→ **What the task requires**
From the data below, reproduce word for word the stretch from the line containing "heeft ook een" through the line containing "goed plan! Ze", including both of those lines and nothing else.

→ **Stored data**
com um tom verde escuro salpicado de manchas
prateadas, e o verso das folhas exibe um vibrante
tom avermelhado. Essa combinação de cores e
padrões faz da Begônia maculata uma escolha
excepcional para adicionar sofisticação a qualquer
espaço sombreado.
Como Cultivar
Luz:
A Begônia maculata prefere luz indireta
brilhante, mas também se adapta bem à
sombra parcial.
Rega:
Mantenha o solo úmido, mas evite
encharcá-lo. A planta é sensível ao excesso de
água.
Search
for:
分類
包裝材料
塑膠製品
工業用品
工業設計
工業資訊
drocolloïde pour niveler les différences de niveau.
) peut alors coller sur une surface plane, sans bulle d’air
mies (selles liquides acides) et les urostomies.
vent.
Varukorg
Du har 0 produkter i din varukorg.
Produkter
* * *
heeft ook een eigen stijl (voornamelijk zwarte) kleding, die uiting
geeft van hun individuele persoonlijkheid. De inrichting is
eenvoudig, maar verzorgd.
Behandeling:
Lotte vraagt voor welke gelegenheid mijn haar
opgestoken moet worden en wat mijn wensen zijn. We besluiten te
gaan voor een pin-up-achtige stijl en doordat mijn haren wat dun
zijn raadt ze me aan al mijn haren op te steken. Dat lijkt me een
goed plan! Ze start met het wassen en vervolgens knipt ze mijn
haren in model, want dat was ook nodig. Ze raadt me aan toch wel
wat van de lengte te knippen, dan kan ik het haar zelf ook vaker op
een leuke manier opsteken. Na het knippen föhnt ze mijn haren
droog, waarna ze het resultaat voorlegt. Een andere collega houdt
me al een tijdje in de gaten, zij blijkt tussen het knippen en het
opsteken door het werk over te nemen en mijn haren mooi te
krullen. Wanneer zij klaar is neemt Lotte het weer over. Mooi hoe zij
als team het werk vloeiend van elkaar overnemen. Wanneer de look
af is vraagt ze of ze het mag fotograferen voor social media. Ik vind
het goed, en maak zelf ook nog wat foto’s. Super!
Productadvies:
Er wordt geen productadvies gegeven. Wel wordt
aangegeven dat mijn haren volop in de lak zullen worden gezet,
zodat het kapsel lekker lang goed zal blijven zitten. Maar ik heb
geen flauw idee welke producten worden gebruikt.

→ **Result of the exercise**
heeft ook een eigen stijl (voornamelijk zwarte) kleding, die uiting
geeft van hun individuele persoonlijkheid. De inrichting is
eenvoudig, maar verzorgd.
Behandeling:
Lotte vraagt voor welke gelegenheid mijn haar
opgestoken moet worden en wat mijn wensen zijn. We besluiten te
gaan voor een pin-up-achtige stijl en doordat mijn haren wat dun
zijn raadt ze me aan al mijn haren op te steken. Dat lijkt me een
goed plan! Ze start met het wassen en vervolgens knipt ze mijn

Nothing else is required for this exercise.